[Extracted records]
begin

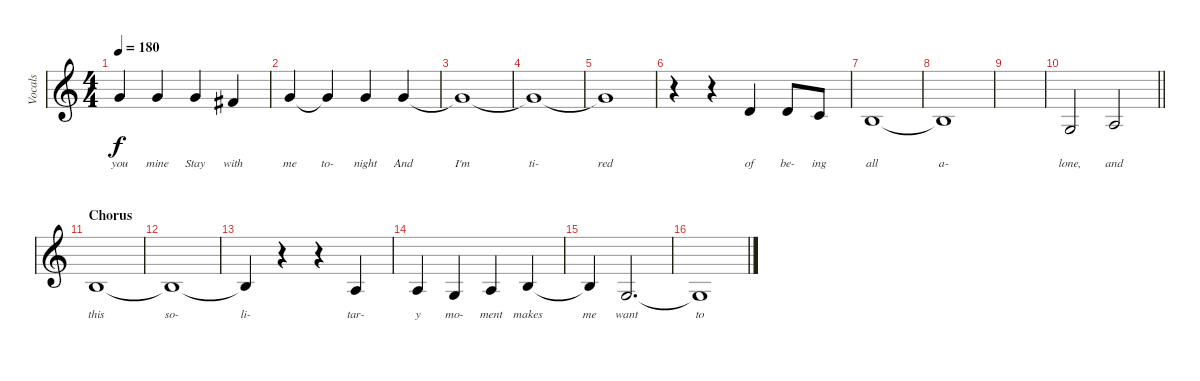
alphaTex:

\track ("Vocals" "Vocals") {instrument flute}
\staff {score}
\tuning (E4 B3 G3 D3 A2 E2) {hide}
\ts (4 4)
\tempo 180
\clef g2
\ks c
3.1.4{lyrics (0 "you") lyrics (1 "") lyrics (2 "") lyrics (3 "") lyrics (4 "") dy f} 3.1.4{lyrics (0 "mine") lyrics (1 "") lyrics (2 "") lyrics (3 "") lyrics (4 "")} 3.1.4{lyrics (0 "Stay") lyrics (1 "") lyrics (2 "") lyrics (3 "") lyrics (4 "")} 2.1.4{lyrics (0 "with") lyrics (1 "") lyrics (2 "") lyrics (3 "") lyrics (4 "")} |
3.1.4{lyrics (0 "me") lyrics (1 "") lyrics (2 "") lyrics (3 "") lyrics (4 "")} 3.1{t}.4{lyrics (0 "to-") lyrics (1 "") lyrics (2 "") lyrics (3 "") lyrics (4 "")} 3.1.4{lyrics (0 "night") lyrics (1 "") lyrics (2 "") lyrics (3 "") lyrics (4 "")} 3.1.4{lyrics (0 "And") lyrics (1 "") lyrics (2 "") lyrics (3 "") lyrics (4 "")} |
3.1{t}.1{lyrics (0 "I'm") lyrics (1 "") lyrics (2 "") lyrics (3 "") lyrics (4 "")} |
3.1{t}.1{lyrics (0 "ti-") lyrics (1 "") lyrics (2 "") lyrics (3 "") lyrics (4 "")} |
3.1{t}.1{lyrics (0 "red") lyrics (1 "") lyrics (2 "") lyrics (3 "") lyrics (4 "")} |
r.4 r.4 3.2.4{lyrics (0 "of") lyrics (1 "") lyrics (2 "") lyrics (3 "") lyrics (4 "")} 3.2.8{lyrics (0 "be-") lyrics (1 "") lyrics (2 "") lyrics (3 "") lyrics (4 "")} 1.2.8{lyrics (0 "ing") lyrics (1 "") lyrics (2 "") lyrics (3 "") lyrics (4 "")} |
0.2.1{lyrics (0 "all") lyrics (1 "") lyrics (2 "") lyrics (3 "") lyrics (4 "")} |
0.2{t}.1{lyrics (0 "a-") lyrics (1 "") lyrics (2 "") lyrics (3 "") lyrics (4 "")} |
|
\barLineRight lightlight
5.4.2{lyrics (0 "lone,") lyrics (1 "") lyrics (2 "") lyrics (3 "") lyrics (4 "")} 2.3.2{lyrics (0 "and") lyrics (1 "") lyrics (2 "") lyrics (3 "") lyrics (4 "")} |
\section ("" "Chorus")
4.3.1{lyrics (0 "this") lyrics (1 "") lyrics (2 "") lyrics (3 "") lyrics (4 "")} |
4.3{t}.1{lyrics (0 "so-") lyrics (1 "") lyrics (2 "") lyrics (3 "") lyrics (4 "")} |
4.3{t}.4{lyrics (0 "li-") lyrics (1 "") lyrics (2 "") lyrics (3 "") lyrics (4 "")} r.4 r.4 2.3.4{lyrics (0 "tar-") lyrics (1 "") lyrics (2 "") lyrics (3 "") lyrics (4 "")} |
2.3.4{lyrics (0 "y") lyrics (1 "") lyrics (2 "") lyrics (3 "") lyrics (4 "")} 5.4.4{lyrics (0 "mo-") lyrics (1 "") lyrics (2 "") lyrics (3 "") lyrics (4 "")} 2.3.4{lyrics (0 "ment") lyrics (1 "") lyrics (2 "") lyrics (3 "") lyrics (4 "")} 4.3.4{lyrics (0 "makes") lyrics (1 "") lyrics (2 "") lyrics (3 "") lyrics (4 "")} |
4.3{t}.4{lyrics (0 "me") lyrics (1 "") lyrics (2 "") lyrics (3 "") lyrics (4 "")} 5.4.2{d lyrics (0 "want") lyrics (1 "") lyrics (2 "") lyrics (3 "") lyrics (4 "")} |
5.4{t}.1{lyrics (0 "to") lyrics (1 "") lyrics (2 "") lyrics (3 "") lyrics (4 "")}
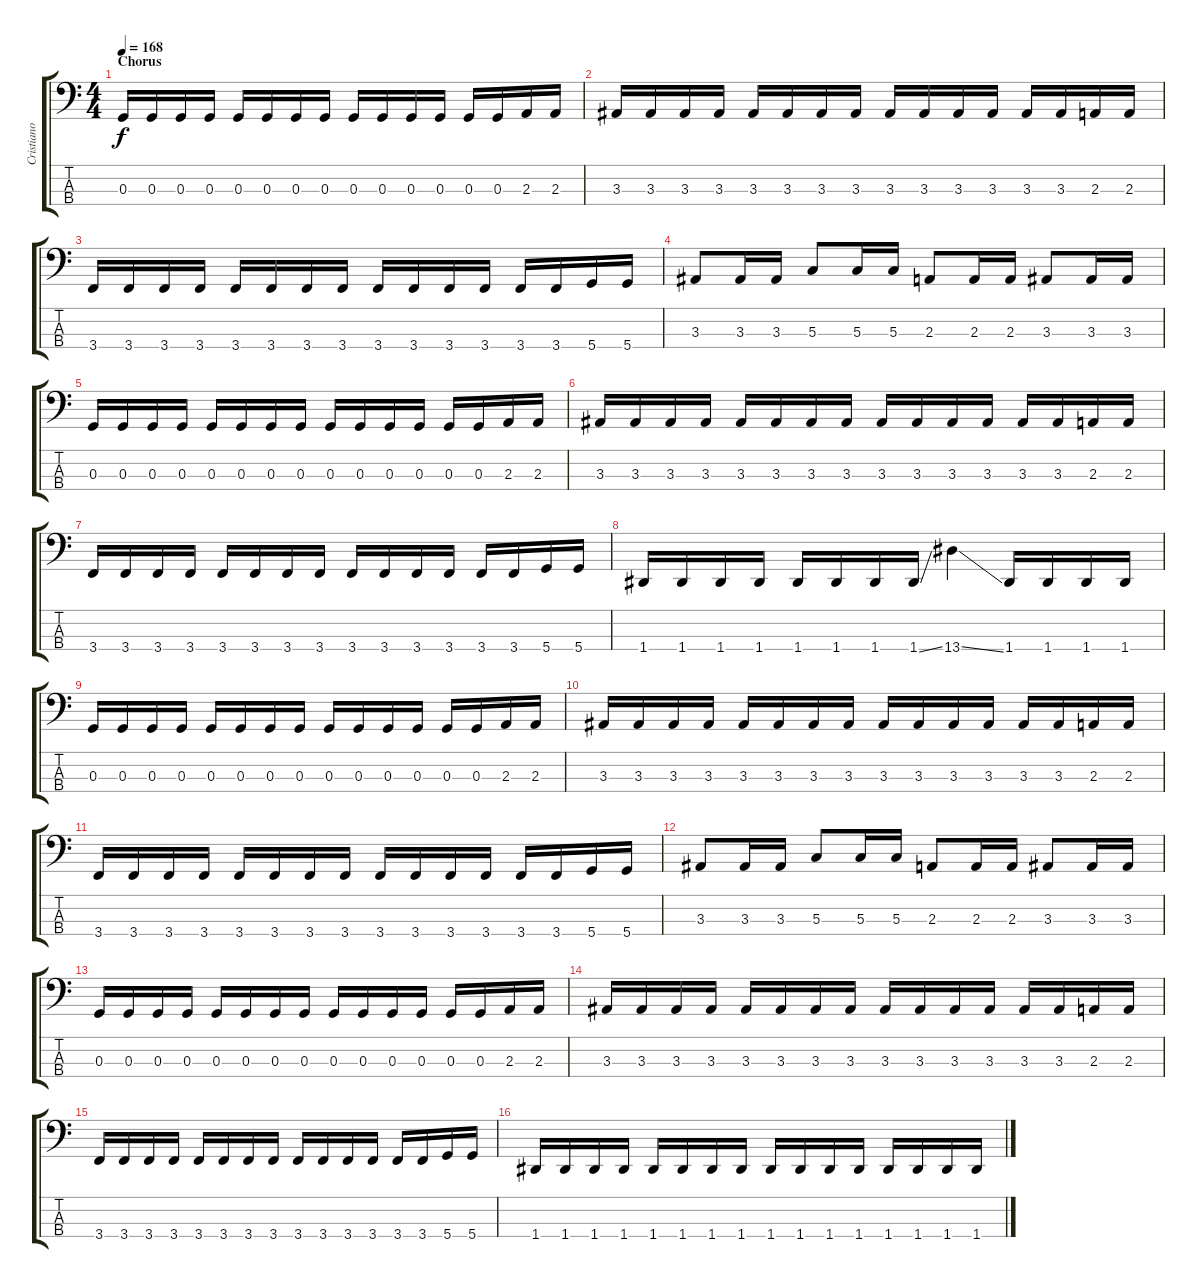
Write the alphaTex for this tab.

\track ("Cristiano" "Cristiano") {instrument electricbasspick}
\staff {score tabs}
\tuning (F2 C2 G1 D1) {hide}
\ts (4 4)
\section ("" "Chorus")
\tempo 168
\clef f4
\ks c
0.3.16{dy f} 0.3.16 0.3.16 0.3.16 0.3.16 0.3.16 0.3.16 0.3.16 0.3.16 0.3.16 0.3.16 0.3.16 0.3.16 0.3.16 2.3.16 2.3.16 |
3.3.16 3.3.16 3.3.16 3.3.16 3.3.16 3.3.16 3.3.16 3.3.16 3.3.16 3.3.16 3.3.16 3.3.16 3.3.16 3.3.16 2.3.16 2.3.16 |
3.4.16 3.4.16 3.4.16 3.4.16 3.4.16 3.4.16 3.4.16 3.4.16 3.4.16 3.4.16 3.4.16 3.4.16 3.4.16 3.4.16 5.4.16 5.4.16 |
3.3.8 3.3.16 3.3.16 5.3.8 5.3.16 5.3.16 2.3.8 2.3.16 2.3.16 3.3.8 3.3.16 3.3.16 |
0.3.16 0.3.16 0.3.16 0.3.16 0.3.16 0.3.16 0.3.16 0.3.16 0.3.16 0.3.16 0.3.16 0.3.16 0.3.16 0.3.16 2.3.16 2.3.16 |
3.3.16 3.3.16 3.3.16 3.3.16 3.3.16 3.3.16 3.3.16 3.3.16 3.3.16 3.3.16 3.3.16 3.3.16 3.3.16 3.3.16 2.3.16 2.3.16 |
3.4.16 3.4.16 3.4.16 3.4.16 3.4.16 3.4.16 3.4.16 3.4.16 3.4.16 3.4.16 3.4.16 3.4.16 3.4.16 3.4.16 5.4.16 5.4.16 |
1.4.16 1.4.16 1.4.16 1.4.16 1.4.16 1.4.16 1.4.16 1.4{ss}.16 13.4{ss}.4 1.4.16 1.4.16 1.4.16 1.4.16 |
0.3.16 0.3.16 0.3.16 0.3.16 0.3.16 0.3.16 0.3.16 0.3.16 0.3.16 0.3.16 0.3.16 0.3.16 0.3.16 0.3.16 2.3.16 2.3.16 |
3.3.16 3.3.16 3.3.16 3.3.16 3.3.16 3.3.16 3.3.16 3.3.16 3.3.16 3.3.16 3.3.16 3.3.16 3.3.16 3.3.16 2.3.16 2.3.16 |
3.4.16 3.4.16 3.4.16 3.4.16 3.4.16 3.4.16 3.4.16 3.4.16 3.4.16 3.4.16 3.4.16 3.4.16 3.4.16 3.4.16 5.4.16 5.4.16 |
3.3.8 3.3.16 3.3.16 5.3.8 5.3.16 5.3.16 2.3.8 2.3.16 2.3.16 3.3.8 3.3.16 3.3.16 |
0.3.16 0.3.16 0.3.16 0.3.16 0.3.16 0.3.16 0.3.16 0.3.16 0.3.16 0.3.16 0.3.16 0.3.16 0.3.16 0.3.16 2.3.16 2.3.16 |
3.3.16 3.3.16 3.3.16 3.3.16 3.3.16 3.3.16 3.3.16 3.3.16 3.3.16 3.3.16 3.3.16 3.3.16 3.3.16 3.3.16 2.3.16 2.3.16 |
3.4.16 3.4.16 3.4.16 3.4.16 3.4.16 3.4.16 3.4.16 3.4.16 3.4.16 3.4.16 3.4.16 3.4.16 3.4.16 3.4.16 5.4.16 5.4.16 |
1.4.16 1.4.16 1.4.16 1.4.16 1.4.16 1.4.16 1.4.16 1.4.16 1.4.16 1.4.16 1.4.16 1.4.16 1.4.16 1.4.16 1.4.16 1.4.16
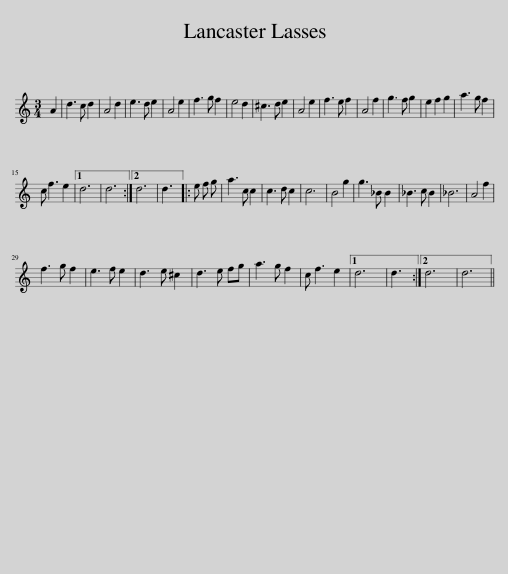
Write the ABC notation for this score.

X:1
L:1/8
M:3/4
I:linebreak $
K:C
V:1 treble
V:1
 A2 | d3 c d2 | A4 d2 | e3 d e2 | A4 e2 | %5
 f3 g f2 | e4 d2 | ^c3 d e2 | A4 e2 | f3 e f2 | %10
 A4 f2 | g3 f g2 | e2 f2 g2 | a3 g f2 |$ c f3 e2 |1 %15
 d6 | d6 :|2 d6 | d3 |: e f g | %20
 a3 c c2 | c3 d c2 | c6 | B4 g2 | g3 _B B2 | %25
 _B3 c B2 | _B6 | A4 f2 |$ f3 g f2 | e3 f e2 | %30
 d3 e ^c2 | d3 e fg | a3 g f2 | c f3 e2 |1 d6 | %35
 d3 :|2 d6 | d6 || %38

end

--- GIVEN TASK ---
How many lines in the records above contain the string "track"? Reply with the number only.

--- SOLUTION BELOW ---
2